With summer coming to an end, Ohio State welcomed nearly 2,000 graduates to the expansive pool of alumni during the Summer Commencement on Sunday, but despite being smaller than the Spring Commencement four months ago, the emotional impact of graduating remained.
Andrea Fitzgerald, who now holds a Master of Arts after the event, celebrated her undergraduate commencement in the spring of 2013, but she said she liked the smaller scale of Summer Commencement because she could find her friends more easily.
“(Summer Commencement) just felt more personal because it was smaller, so it was really nice,” she said. “Spring Commencement is an event all in itself. It’s big and there’s 10,000 graduates, but this is just more intimate.”
The Schottenstein Center was filled with the family and friends of about 1,200 graduates, but a total of 1,717 degrees and certificates were awarded for the summer term.
Of the degrees earned, 287 were doctorate degrees and 422 were master’s degrees. Of the 997 bachelor’s degrees, the most came from the College of the Arts and Sciences with more than 590 graduates, according to the program for the ceremony.
Bruce McPheron, vice president for agricultural administration and dean of the College of Food, Agricultural and Environmental Sciences, was the commencement speaker.
“Dr.
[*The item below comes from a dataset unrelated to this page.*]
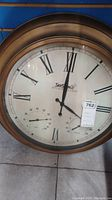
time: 4:00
McPheron has been praised for his ability to connect with the farmer in the field as well as the scientist in the laboratory,” said OSU President Michael Drake when introducing the speaker.
McPheron is an OSU alumnus who graduated in the same class as two-time Heisman Trophy winner Archie Griffin, and he introduced himself as “a Buckeye and … a bug guy.”
During his speech, he showed a clear respect and admiration for OSU, calling it “an incredibly productive engine of innovation.”
“Whether we think of extraordinary new works of art or foods that can help prevent cancer, whether it’s an analysis of a key event of history or a new battery technology to store solar energy, Ohio State is a powerhouse,” McPheron, an internationally recognized entomology researcher, said.
The entomologist reminded the graduates that their time at the university wasn’t limited to their time in the classroom, making the point by asking them to raise their hands or shout, “O-H,” if they participated in student organizations, studied abroad, participated in research or did other auxiliary activities.
“When you accept your diploma, you become a part of a history of this great institution,” McPheron said to end his address to the newest group of OSU alumni. “My charge to you is to commit to being part of its future.”
McPheron’s address seemed to resonate with many of the graduates who attended the ceremony.
“I really enjoyed the commencement speaker,” said Arthur Hilson, who earned his bachelor’s degree in computer information science at the ceremony. “I think he was very good. He said some things that I’ll remember and maybe think about.”
Also during the 410th OSU commencement, Columbus Urban League President and CEO Stephanie Hightower was awarded the Distinguished Service Award for her contributions to family advocacy and supporting education opportunities in Columbus.
The former Olympian and OSU alumna serves as the first female president of the CUL, a 97-year-old organization that works “to empower African Americans and disenfranchised groups through economic, educational and social progress,” according to its website.